Umgekehrt gilt dasselbe Prinzip: Wenn meine sakrale Stimme beim Wäschefalten plötzlich kein Ja mehr gibt, liegt das öfter an Tims leeren Energiereserven, die auf mich abfärben, als an der Wäsche selbst. Ich erinnere mich an einen Sonntagmorgen am Küchenfenster, den kalten Kaffee schon in der Hand, wartend, ob er sich von der Spüle zu mir umdrehen würde, bevor ich überhaupt etwas gesagt hatte. Er drehte sich um, von sich aus – und dieses eine Umdrehen hat mir mehr über sein Wartemuster gezeigt als jedes Buch über Human Design.

Was bleibt, wenn man den Mythos einmal durchschaut hat?

Nicht nur bei uns setzt sich diese Erkenntnis langsam durch. Jördis Stammler, die mir seit einem früheren Beitrag über unsere Spülmaschinen-Streits regelmäßig schreibt, nennt Human Design in ihren Mails inzwischen das Verhaltens-Framework ihrer Ehe – sie und ihr Mann sind selbst ein MG-Projektor-Paar, nur eben in Lübeck statt in Hamburg. Anders als Menschen mit emotionaler Autorität, die vor jeder Entscheidung bewusst Zeit für Klarheit brauchen, reagiert mein Sakralzentrum sofort, und genau dieser Unterschied wird am Anfang oft übersehen. Dass wir Konflikte trotzdem unterschiedlich verarbeiten, liegt zusätzlich an unseren Profil-Linien – ein Thema für sich, das ich hier nur streife.

Ähnliche Muster kennen wir auch von unseren unterschiedlichen Arten zu feiern – wenn die Energielevel nicht zueinander passen, kippt jede gute Absicht in Streit. Dass wir nach Familienbesuchen immer so unglaublich erschöpft sind, hat übrigens auch mit unseren unterschiedlichen Energiezentren zu tun, aber das würde hier zu weit führen. Linn, meine älteste Freundin hier in Hamburg und selbst UX-Kollegin, hält eigentlich wenig von alldem – trotzdem war sie es, die mir im Mai 2025 das Partnerschaft-Reading geschenkt hat, mit dem diese ganze Geschichte angefangen hat. Wenn ich überladen bin, ziehe ich mich zurück, ohne große Erklärung, und gehe dann oft rüber zum Elbphilharmonie-Vorplatz, um aufs Wasser zu schauen, während Tim lieber in der stillen Wohnung bleibt.

Die eigentlich brauchbare Regel für jede MG-Projektor-Ehe lautet also: Bevor du deinem Projektor-Partner die nächste Aufgabe zuweist, formuliere sie als Frage, warte auf die körperliche Antwort – ein schnelles Ja oder ein zögerliches Nein – und nimm beides als Information, nicht als Bewertung.
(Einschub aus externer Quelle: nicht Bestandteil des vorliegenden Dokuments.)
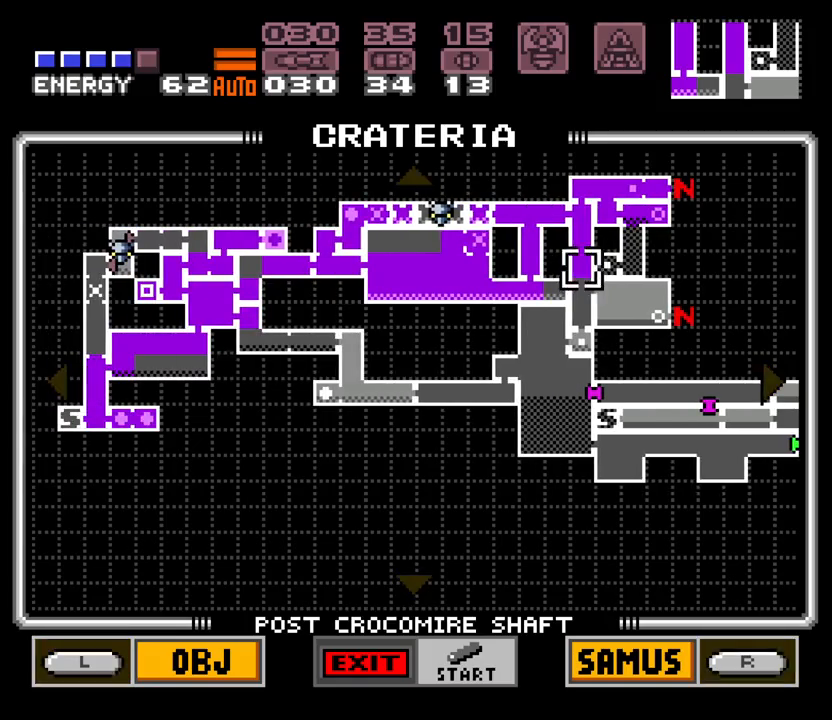
{"dt_ms": 1000, "buttons": ["A"]}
Ein Nein bedeutet nicht Verweigerung, es bedeutet: falscher Zeitpunkt oder falsche Formulierung, nicht falscher Partner.

Ehe-Tipps für MG und Projektor: ruhige Rückzugsecke in der Eimsbütteler Wohnung

Der Wäscheständer im Flur biegt sich gerade übrigens immer noch unter Tims Jeans und meinen Leinenhemden. Tim kommt gerade leise mit zwei Tassen Tee ins Wohnzimmer, stellt eine vor mich hin und sagt nur: „Die Wäsche steht noch da, wenn wir morgen wach sind." Ich nicke, klappe den Laptop zu, und irgendwo zwischen Sofa und Fensterbank hört man nur noch den Regen gegen die Scheibe.

Wichtig:
Was Sie hier lesen, spiegelt meine persönliche Erfahrung wider — keine professionelle Beratung. Informieren Sie sich eigenständig und konsultieren Sie die entsprechenden Fachleute, bevor Sie Änderungen an Ihrer Gesundheit, Ernährung oder Ihren Finanzen vornehmen.
Haftungsausschluss:
Kurz: Was du hier liest, ist meine eigene Sicht -- keine Beratung. Hol dir bei Fragen zu deiner Gesundheit oder deinem Geld immer den Rat einer Fachperson, die deinen Fall wirklich kennt.